A Barrola

Dirección: Rúa do Franco, nº 29
Teléfono: 981 57 79 99
Web: A Barrola

En la calle del Franco!. Lugar turístico por excelencia de Santiago y donde se puede comprobar que es falso el mito de que en todos los locales de esta zona se come marisco congelado a precios abusivos!

Este pertenece a un grupo de restaurantes de la misma cadena (Casa Elisa), en la misma calle del Franco, pero nosotros preferimos este en concreto. Supongo que es costumbre, pero ya véis... De los otros no podemos hablaros, porque siempre vamos al mismo.

En este restaurante, podréis comprobar que es posible comer bien y con un trato excelente en plena zona de turisteo. Eso sí, tampoco esperéis que sea una ganga, pero si lo probáis, ya comentaréis si os parece caro ;-)

El pescado y el marisco es fresco y de excelente calidad, pero también tienen carnes muy buenas.

Podréis ver algún marisco vivo en las peceras que tienen a la entrada del establecimiento (es frecuente ver turistas haciéndoles fotos) :-) y de ahí se los llevan a la cocina. Nada de congelado, podéis comprobarlo vosotros mismos.

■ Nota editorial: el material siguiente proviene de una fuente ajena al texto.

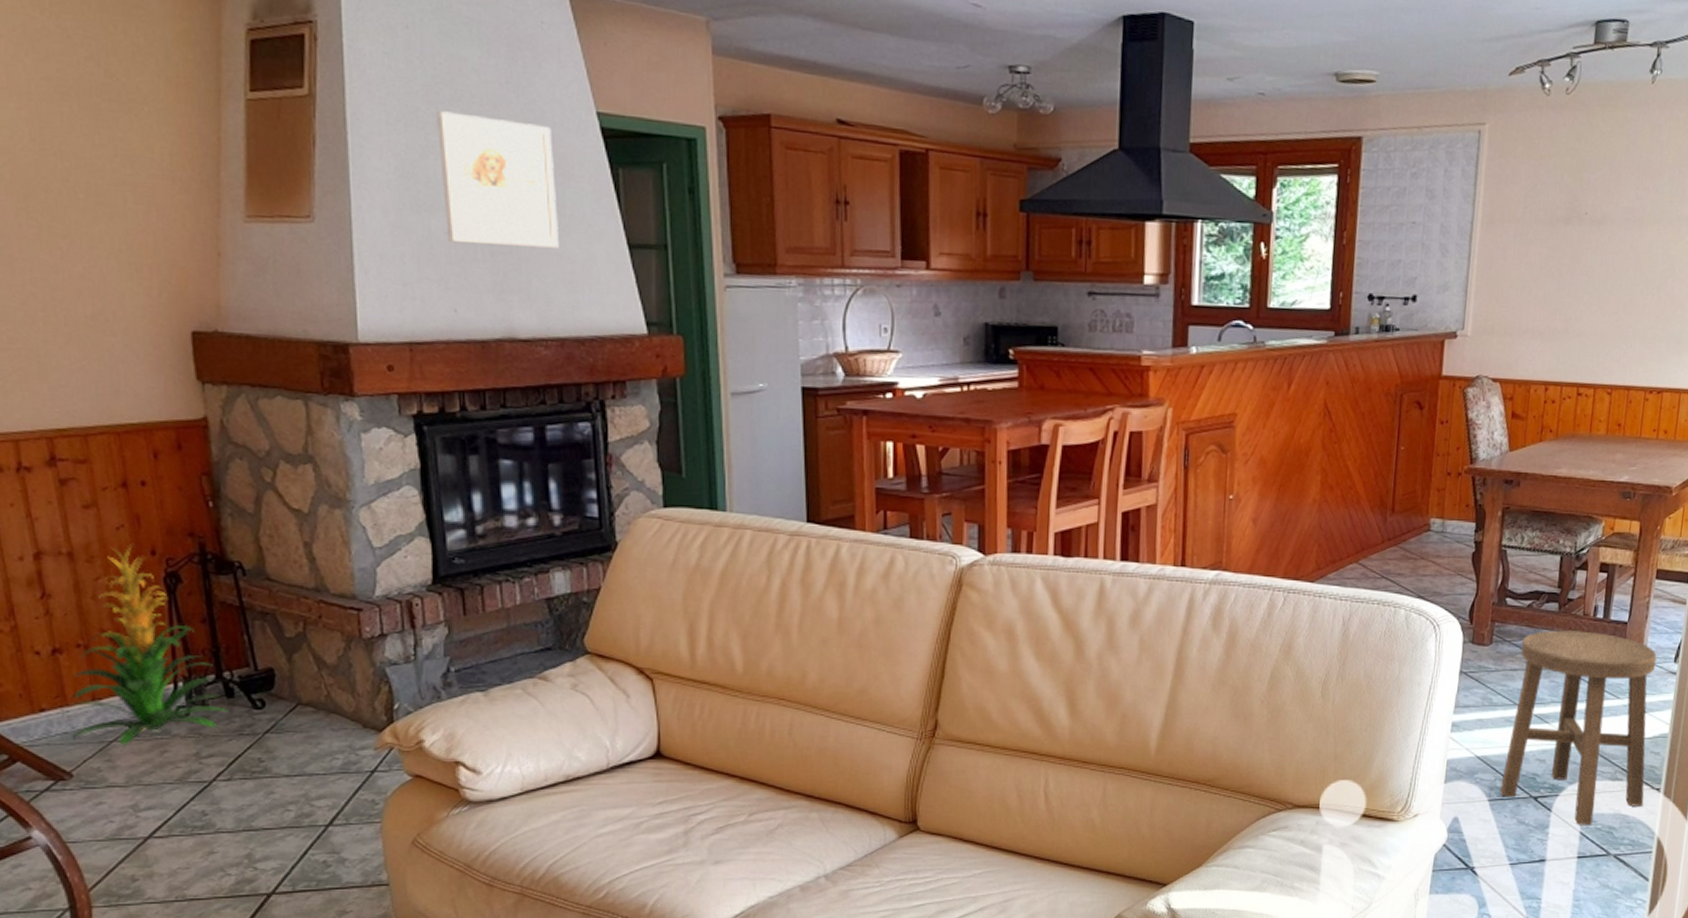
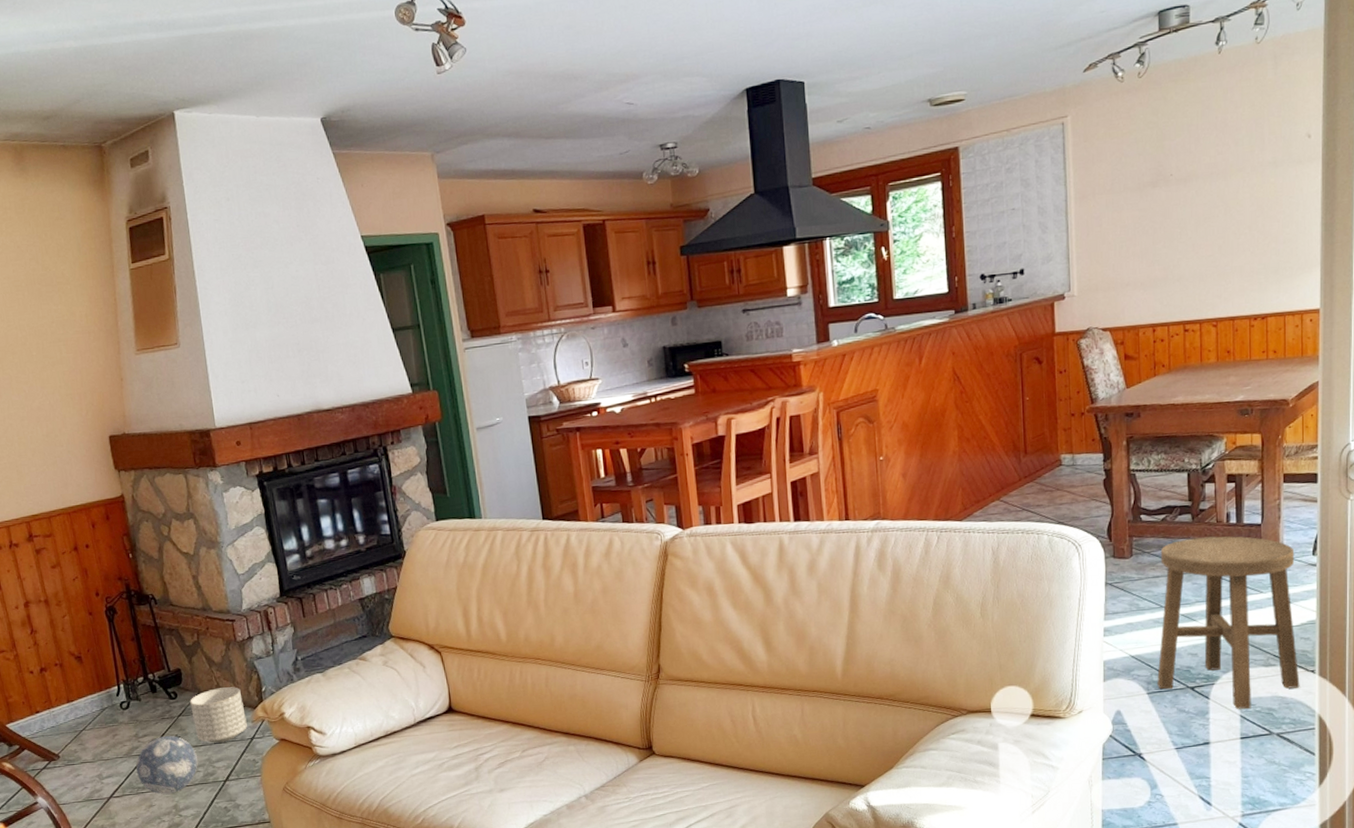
indoor plant: present [71,543,230,746] -> none [54,589,155,733]
decorative ball: none [193,759,288,838] -> present [136,736,198,794]
planter: none [284,699,367,774] -> present [190,687,247,743]
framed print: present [437,111,559,248] -> none [253,252,344,347]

Probad el arroz con lubrigante, las nécoras, las navajas,... De las cosas que nosotros hemos probado, no hay ninguna que pudiésemos decir que estaba mala. Al contrario, todo de excelente calidad y muy bien preparado.

Las raciones son abundantes, así que tampoco os paséis pidiendo.

Tienen una buena carta de vinos. No demasiado grande pero con cosas interesantes. Destaca, como casi siempre, una gran cantidad de Riojas, bastantes Riberas y del resto, pues algunos caldos conocidos en su gran mayoría. No se destacan novedades.

En cuanto a los precios, pues tampoco es que sea una ganga, pero están muy bien para estos tiempos. Podréis comer marisco por una cantidad asequible. No pensaréis que os están clavando, al contrario. Para ser marisco, está muy bien de precio.

En donde se notan más los precios altos es en los vinos. No son precisamente baratos, pero tampoco se disparan.

Hay que destacar, finalmente, el trato del personal. Es excelente. Buen servicio y amabilidad, cosa que ya no es muy frecuente, por desgracia. Las mesas bien puestas, con manteles y servilletas de tela, vino en decantador (si es necesario), etc. Lo dicho, servicio excelente.

En fin, que si queréis permitiros comer un día algo de marisco, esta es una magnífica opción.